Dataset items:
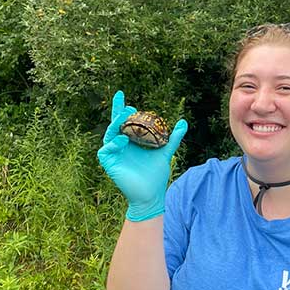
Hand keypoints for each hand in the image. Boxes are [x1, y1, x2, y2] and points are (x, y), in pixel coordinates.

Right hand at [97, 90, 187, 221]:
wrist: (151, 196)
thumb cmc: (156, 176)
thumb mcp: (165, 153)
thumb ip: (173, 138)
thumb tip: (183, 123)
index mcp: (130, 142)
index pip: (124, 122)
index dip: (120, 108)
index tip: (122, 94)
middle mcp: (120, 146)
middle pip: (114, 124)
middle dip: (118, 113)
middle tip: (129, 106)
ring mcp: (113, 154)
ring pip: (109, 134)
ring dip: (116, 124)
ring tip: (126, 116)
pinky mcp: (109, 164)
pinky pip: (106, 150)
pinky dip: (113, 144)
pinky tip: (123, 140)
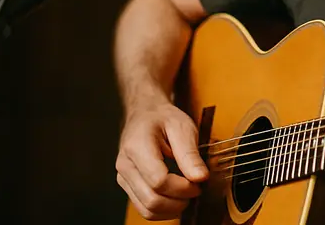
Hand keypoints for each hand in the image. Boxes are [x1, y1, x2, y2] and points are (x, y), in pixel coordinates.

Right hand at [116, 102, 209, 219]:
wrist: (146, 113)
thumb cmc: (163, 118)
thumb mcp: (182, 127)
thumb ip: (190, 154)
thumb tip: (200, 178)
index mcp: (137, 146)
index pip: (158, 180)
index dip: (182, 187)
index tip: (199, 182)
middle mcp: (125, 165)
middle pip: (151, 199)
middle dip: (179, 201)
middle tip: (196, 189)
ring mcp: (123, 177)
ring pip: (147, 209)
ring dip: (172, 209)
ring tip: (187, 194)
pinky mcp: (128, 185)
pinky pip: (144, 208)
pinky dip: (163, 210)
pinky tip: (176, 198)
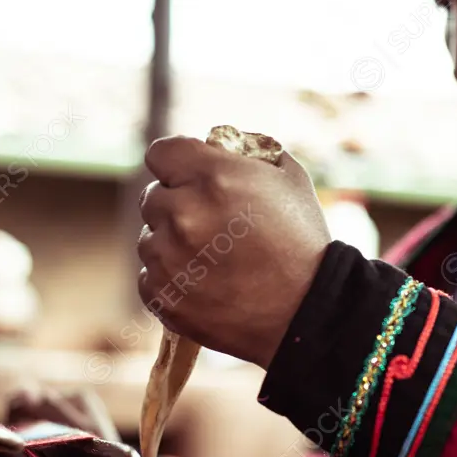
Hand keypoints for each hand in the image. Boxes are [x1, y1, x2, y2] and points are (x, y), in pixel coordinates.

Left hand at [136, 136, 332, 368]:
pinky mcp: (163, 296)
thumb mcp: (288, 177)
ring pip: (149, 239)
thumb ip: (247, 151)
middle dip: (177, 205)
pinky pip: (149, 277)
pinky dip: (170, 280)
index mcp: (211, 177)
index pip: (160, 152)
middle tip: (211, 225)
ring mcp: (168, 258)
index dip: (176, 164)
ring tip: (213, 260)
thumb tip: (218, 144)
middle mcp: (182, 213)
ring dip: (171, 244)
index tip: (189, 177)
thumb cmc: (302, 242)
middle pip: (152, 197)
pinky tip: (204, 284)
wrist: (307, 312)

= WHAT YOU WILL DO =
Look above for the line with "middle tip: (196, 189)"; quote it and every line after it, stopping after the line with "middle dip: (177, 205)", exactly, with nothing added and without pictures.

= SOLVED EXERCISE =
middle tip: (196, 189)
ring mcp: (123, 177)
ring pip: (147, 209)
ring dip: (172, 209)
ring tip: (187, 194)
pinky mcp: (128, 185)
pinky pip: (144, 208)
pinky dip: (163, 210)
pinky tip: (176, 198)
Hand keypoints for each hand in the image. Boxes are [x1, y1, x2, y2] and points are (x, y), in pixel coordinates.

Left hand at [136, 136, 332, 368]:
pinky mcp: (163, 296)
thumb mcp: (288, 177)
ring pip: (149, 239)
thumb ip: (247, 151)
middle dip: (177, 205)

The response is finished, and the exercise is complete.